[Task directions] Set down the entries exactly as they appear, apart from the images, which stay out.

--- Record extracts ---

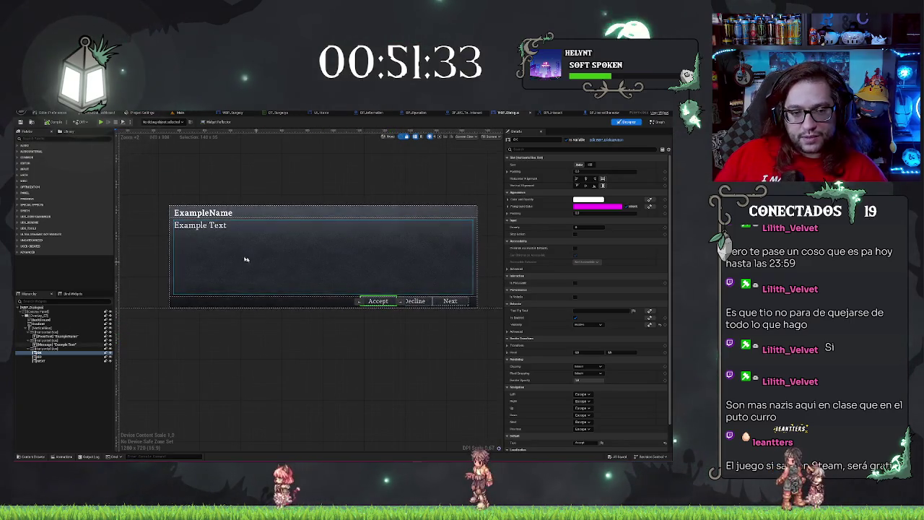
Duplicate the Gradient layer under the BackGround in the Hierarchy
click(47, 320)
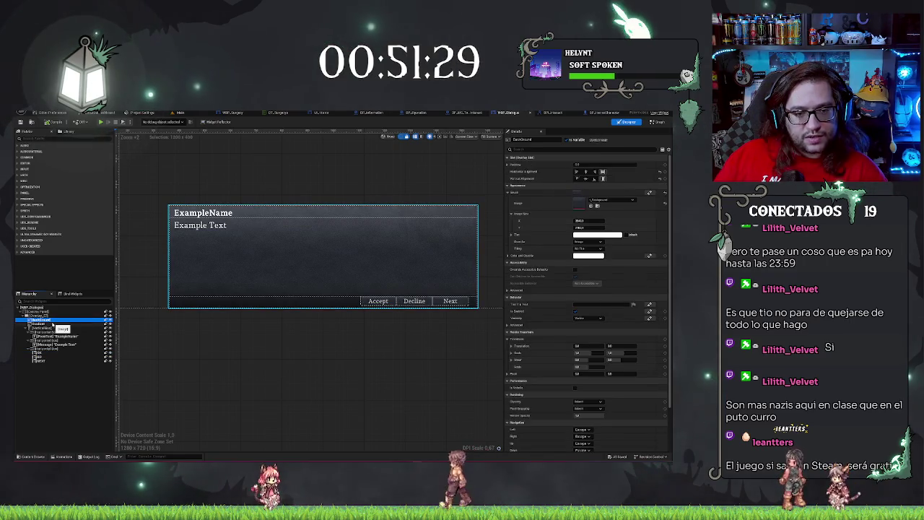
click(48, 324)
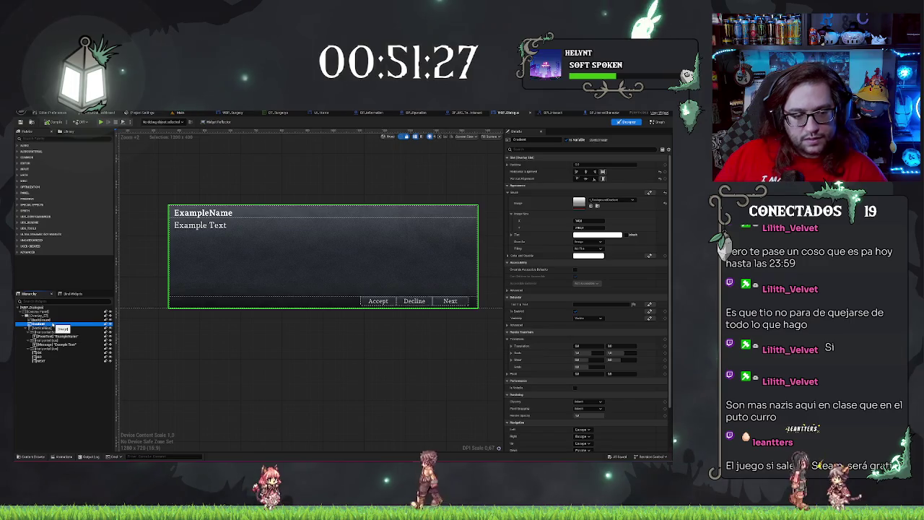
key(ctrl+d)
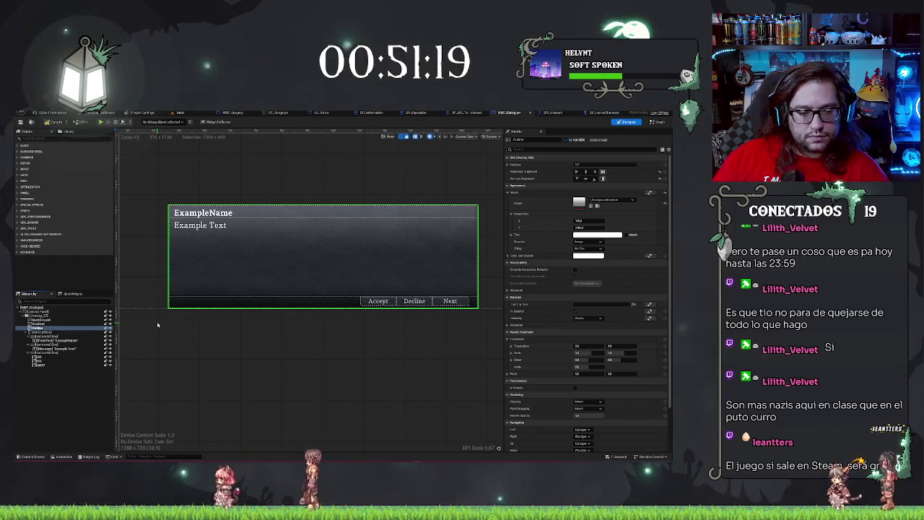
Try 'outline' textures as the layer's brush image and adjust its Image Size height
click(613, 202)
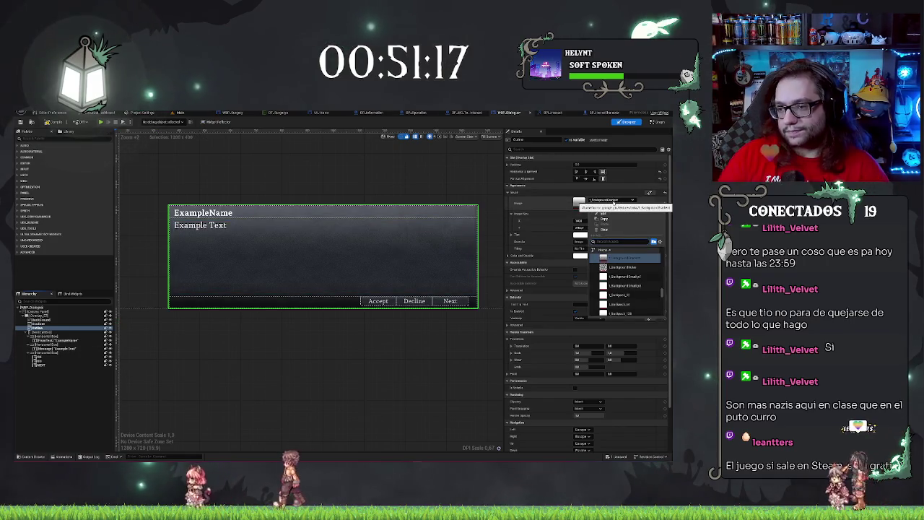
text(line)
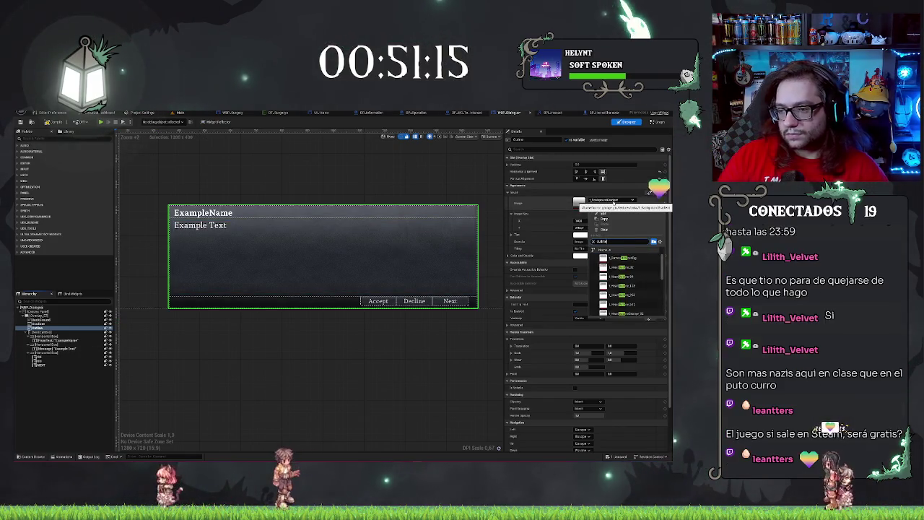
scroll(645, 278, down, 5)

---

[Solution to this problem]
Duplicate the Gradient layer under the BackGround in the Hierarchy
click(47, 320)
click(48, 324)
key(ctrl+d)
Try 'outline' textures as the layer's brush image and adjust its Image Size height
click(613, 202)
text(line)
scroll(645, 278, down, 5)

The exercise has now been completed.